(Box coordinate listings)
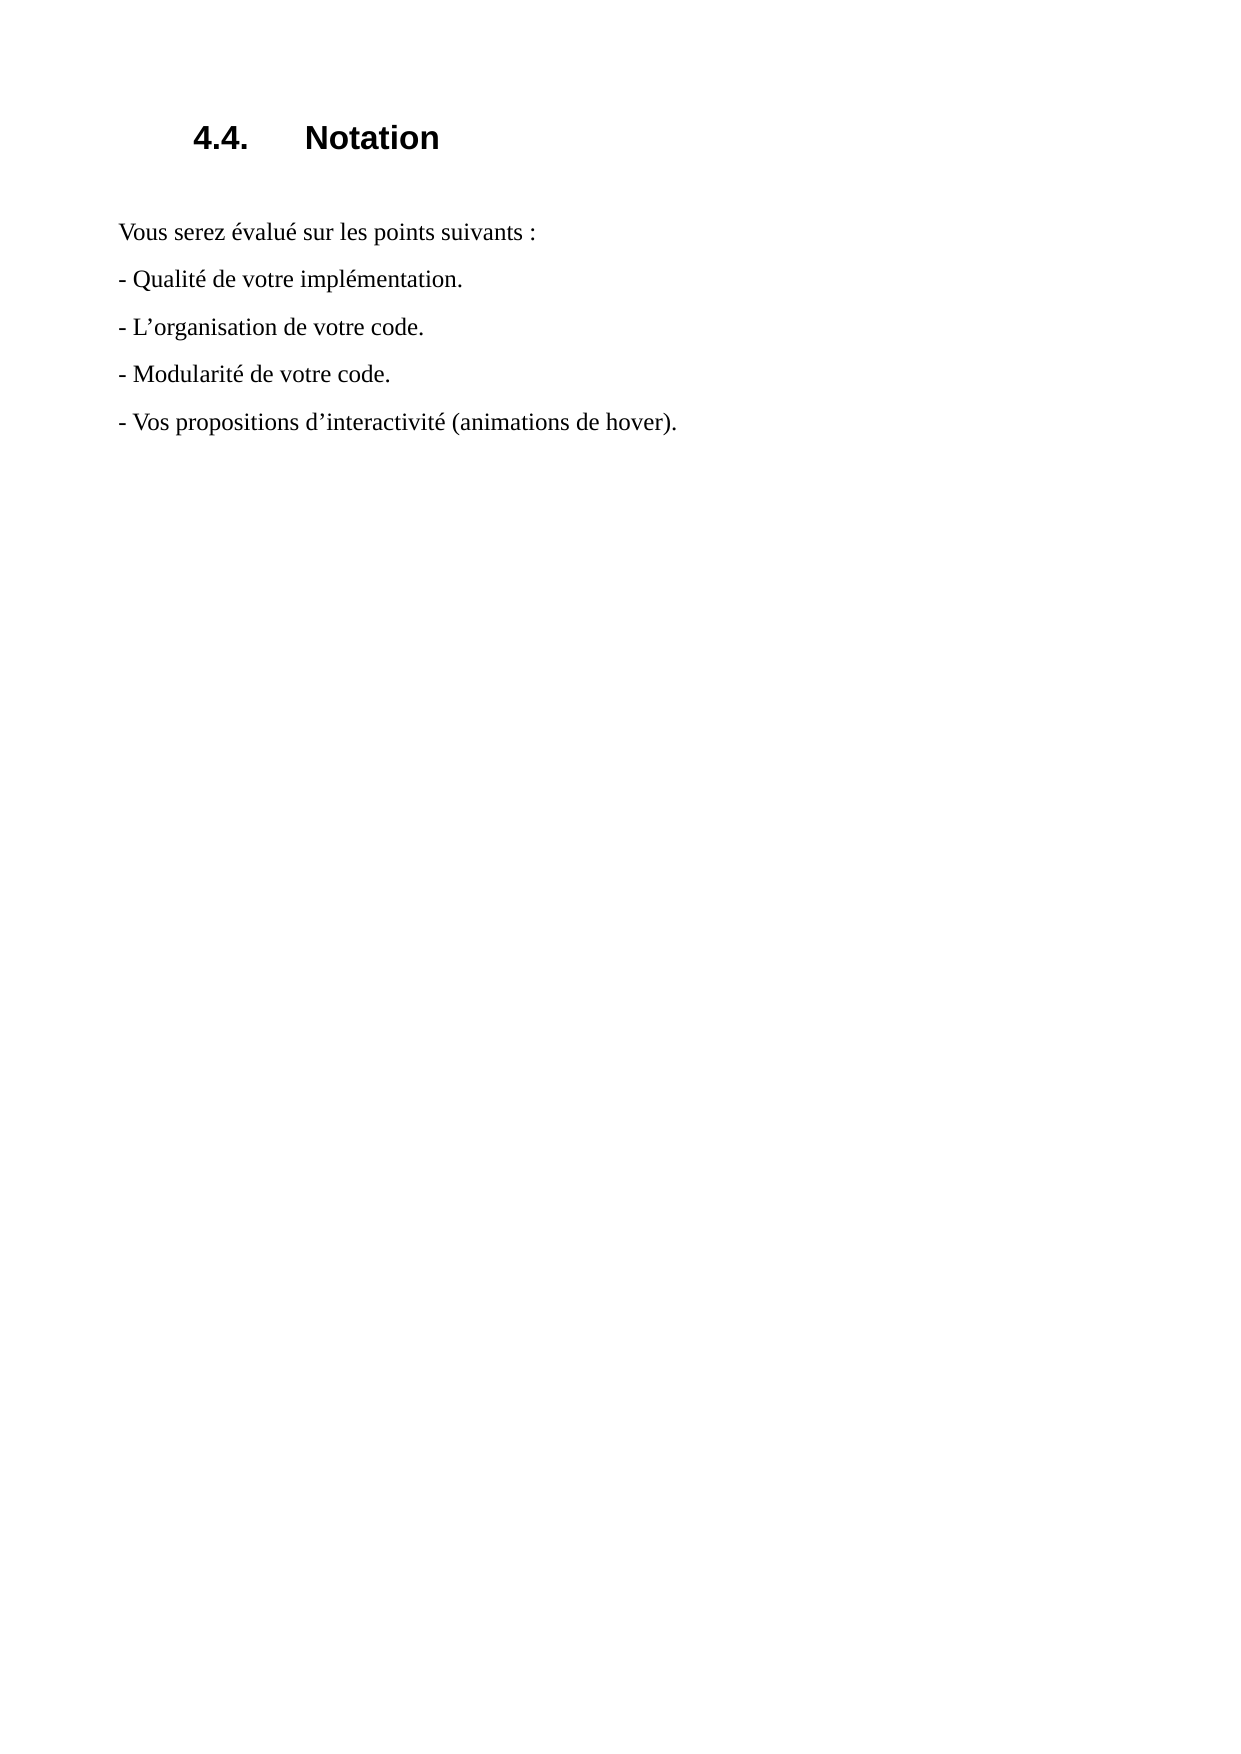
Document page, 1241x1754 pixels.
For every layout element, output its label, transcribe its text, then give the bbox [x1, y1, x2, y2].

subtitle Notation [193, 118, 1122, 157]
text - Qualité de votre implémentation. [118, 264, 1122, 293]
text - Vos propositions d’interactivité (animations de hover). [118, 407, 1122, 436]
text - Modularité de votre code. [118, 359, 1122, 388]
text - L’organisation de votre code. [118, 312, 1122, 341]
text Vous serez évalué sur les points suivants : [118, 217, 1122, 245]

→ WORK INSTRUCTIONS
Pull out every line of the listing that contains the string "text".

→ ANSWER IN FULL
For every layout element, output its label, transcribe its text, then give the bbox [x1, y1, x2, y2].
text - Qualité de votre implémentation. [118, 264, 1122, 293]
text - Vos propositions d’interactivité (animations de hover). [118, 407, 1122, 436]
text - Modularité de votre code. [118, 359, 1122, 388]
text - L’organisation de votre code. [118, 312, 1122, 341]
text Vous serez évalué sur les points suivants : [118, 217, 1122, 245]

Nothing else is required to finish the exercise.